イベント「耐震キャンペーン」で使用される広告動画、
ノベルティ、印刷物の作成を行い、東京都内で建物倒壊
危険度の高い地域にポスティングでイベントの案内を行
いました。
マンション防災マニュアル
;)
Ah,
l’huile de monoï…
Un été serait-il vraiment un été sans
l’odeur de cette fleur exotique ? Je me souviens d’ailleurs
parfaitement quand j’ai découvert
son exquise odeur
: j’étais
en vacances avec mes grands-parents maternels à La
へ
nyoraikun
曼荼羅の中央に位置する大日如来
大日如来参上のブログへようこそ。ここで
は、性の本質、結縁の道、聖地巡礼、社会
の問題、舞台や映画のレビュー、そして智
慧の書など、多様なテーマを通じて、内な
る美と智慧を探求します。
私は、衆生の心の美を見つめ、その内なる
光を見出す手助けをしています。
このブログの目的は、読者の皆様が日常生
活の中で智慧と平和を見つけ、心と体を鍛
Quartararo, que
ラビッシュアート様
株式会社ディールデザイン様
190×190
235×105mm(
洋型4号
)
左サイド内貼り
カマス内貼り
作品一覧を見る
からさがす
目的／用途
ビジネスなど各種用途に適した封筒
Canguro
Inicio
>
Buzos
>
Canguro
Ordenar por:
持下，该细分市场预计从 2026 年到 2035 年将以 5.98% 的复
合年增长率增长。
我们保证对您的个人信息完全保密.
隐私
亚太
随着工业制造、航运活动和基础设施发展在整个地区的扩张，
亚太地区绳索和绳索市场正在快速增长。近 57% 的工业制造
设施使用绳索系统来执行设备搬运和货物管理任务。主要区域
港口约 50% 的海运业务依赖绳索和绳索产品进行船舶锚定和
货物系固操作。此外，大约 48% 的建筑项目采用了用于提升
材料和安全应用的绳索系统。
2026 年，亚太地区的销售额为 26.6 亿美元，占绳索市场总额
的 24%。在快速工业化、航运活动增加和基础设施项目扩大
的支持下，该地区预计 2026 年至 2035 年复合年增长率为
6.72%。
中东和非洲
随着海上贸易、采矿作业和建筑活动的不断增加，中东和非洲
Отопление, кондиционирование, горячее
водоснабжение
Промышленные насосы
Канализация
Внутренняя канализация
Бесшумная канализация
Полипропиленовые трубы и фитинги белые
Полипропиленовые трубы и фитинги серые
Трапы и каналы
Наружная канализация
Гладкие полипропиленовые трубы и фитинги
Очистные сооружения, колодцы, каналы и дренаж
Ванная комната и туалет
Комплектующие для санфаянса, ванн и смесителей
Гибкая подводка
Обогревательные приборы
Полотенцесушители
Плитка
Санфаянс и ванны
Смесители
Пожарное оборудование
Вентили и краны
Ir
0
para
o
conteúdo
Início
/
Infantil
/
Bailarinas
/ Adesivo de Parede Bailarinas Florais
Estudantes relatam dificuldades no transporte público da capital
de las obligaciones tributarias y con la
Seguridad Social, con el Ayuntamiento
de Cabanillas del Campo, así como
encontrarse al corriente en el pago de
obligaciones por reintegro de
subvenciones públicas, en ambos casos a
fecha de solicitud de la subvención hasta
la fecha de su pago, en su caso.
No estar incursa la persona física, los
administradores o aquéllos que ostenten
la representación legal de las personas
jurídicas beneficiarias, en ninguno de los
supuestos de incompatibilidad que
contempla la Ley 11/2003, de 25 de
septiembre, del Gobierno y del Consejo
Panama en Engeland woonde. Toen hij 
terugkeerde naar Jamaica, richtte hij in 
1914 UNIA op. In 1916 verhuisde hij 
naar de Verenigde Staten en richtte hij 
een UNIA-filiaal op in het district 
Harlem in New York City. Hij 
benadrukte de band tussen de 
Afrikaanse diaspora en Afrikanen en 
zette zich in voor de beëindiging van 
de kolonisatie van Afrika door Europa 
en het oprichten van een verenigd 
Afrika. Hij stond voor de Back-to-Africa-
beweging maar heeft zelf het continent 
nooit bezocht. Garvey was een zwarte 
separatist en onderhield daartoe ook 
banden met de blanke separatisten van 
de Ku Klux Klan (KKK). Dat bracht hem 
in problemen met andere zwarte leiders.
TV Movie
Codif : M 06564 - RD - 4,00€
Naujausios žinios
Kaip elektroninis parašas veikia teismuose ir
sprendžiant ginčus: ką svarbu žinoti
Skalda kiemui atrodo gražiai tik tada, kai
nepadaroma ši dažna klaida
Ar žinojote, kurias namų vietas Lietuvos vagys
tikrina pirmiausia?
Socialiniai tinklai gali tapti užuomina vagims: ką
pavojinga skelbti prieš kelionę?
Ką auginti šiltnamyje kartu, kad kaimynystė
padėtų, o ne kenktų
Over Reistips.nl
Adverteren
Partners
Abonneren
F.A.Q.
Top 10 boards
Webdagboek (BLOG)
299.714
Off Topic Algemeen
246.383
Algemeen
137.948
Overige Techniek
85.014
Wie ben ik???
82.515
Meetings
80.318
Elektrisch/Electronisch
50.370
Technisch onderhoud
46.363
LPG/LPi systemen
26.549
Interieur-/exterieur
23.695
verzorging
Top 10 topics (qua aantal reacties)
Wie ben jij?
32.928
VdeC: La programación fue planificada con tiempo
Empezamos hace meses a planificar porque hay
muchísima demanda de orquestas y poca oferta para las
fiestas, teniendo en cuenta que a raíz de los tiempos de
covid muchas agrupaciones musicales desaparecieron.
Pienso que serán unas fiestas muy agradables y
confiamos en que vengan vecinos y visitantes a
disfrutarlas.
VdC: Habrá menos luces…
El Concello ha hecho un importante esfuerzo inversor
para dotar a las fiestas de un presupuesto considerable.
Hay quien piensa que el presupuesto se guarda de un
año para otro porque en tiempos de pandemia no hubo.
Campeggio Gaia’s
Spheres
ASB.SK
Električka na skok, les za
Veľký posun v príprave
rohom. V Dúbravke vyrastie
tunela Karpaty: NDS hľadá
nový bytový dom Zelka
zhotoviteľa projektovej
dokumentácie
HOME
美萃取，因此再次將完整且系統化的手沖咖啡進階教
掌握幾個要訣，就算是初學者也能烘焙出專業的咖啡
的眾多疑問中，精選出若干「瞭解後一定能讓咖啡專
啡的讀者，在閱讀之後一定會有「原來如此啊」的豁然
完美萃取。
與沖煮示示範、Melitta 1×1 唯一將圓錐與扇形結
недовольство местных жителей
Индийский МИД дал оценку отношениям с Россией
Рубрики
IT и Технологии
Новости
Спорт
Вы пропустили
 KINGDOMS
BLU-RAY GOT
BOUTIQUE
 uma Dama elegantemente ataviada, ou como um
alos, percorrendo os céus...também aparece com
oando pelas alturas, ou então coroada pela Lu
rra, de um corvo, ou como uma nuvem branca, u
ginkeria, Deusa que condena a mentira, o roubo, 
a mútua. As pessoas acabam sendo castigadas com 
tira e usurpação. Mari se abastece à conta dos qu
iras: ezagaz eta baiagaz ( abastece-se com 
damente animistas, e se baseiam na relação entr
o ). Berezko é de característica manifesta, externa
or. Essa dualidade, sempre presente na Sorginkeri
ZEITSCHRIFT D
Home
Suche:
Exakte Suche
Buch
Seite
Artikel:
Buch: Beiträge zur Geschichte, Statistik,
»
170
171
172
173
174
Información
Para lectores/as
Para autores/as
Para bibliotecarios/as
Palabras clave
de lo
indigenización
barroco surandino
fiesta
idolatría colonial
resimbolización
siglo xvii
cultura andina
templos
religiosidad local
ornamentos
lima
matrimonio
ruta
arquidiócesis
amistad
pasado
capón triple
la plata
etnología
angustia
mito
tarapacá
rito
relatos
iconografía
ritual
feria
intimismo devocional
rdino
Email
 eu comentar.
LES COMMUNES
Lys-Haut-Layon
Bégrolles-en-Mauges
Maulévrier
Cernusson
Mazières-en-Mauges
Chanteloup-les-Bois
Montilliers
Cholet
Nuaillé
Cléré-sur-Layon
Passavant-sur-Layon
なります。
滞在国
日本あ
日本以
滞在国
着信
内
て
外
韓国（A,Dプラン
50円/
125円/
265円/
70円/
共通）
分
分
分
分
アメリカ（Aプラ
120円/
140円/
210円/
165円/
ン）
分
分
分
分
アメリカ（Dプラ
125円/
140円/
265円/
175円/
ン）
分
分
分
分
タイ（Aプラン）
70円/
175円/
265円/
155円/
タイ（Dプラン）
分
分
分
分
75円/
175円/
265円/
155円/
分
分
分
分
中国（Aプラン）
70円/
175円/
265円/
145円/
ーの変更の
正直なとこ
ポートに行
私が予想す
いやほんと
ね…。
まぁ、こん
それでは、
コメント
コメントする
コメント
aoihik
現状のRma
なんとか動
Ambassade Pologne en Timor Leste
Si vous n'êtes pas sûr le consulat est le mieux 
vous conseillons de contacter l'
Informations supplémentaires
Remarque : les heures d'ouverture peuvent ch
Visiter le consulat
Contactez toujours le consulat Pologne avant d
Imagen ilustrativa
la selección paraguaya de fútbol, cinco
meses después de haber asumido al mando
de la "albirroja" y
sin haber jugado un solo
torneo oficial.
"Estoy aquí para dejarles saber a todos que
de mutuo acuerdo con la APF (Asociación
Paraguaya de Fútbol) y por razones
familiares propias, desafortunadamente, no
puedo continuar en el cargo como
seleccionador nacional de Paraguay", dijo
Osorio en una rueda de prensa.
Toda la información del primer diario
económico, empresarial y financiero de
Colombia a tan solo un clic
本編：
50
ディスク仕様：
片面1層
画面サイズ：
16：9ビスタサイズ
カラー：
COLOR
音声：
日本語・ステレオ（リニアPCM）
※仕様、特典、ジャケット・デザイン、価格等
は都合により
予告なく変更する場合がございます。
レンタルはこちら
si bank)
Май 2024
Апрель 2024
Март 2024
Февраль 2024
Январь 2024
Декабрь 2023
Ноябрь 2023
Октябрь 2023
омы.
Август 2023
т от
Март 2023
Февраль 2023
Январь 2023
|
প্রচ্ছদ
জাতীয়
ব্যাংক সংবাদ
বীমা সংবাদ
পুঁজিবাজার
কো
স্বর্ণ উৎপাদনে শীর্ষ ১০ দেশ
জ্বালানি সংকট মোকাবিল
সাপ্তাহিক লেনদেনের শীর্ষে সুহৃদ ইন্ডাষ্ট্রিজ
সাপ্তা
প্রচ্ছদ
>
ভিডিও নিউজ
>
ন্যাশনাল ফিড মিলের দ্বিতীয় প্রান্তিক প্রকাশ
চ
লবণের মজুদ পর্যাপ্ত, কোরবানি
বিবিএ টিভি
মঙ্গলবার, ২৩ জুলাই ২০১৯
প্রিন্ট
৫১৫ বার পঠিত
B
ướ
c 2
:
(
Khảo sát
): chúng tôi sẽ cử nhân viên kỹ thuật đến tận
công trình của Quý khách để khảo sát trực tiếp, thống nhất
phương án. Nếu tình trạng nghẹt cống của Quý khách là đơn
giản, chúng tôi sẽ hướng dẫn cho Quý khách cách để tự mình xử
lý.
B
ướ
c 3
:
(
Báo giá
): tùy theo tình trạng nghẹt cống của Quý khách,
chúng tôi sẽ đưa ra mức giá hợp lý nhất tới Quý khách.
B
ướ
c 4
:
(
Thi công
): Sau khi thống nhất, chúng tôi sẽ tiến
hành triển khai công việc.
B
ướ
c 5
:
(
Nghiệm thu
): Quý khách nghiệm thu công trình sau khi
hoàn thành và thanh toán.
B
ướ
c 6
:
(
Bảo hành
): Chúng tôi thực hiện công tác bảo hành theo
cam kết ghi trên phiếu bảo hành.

» What is required
Will you return exactly the lines above from the one with "Para autores/as" down to the one with "thuật đến tận", counting both as part of the range?

» Expected answer
Para autores/as
Para bibliotecarios/as
Palabras clave
de lo
indigenización
barroco surandino
fiesta
idolatría colonial
resimbolización
siglo xvii
cultura andina
templos
religiosidad local
ornamentos
lima
matrimonio
ruta
arquidiócesis
amistad
pasado
capón triple
la plata
etnología
angustia
mito
tarapacá
rito
relatos
iconografía
ritual
feria
intimismo devocional
rdino
Email
 eu comentar.
LES COMMUNES
Lys-Haut-Layon
Bégrolles-en-Mauges
Maulévrier
Cernusson
Mazières-en-Mauges
Chanteloup-les-Bois
Montilliers
Cholet
Nuaillé
Cléré-sur-Layon
Passavant-sur-Layon
なります。
滞在国
日本あ
日本以
滞在国
着信
内
て
外
韓国（A,Dプラン
50円/
125円/
265円/
70円/
共通）
分
分
分
分
アメリカ（Aプラ
120円/
140円/
210円/
165円/
ン）
分
分
分
分
アメリカ（Dプラ
125円/
140円/
265円/
175円/
ン）
分
分
分
分
タイ（Aプラン）
70円/
175円/
265円/
155円/
タイ（Dプラン）
分
分
分
分
75円/
175円/
265円/
155円/
分
分
分
分
中国（Aプラン）
70円/
175円/
265円/
145円/
ーの変更の
正直なとこ
ポートに行
私が予想す
いやほんと
ね…。
まぁ、こん
それでは、
コメント
コメントする
コメント
aoihik
現状のRma
なんとか動
Ambassade Pologne en Timor Leste
Si vous n'êtes pas sûr le consulat est le mieux 
vous conseillons de contacter l'
Informations supplémentaires
Remarque : les heures d'ouverture peuvent ch
Visiter le consulat
Contactez toujours le consulat Pologne avant d
Imagen ilustrativa
la selección paraguaya de fútbol, cinco
meses después de haber asumido al mando
de la "albirroja" y
sin haber jugado un solo
torneo oficial.
"Estoy aquí para dejarles saber a todos que
de mutuo acuerdo con la APF (Asociación
Paraguaya de Fútbol) y por razones
familiares propias, desafortunadamente, no
puedo continuar en el cargo como
seleccionador nacional de Paraguay", dijo
Osorio en una rueda de prensa.
Toda la información del primer diario
económico, empresarial y financiero de
Colombia a tan solo un clic
本編：
50
ディスク仕様：
片面1層
画面サイズ：
16：9ビスタサイズ
カラー：
COLOR
音声：
日本語・ステレオ（リニアPCM）
※仕様、特典、ジャケット・デザイン、価格等
は都合により
予告なく変更する場合がございます。
レンタルはこちら
si bank)
Май 2024
Апрель 2024
Март 2024
Февраль 2024
Январь 2024
Декабрь 2023
Ноябрь 2023
Октябрь 2023
омы.
Август 2023
т от
Март 2023
Февраль 2023
Январь 2023
|
প্রচ্ছদ
জাতীয়
ব্যাংক সংবাদ
বীমা সংবাদ
পুঁজিবাজার
কো
স্বর্ণ উৎপাদনে শীর্ষ ১০ দেশ
জ্বালানি সংকট মোকাবিল
সাপ্তাহিক লেনদেনের শীর্ষে সুহৃদ ইন্ডাষ্ট্রিজ
সাপ্তা
প্রচ্ছদ
>
ভিডিও নিউজ
>
ন্যাশনাল ফিড মিলের দ্বিতীয় প্রান্তিক প্রকাশ
চ
লবণের মজুদ পর্যাপ্ত, কোরবানি
বিবিএ টিভি
মঙ্গলবার, ২৩ জুলাই ২০১৯
প্রিন্ট
৫১৫ বার পঠিত
B
ướ
c 2
:
(
Khảo sát
): chúng tôi sẽ cử nhân viên kỹ thuật đến tận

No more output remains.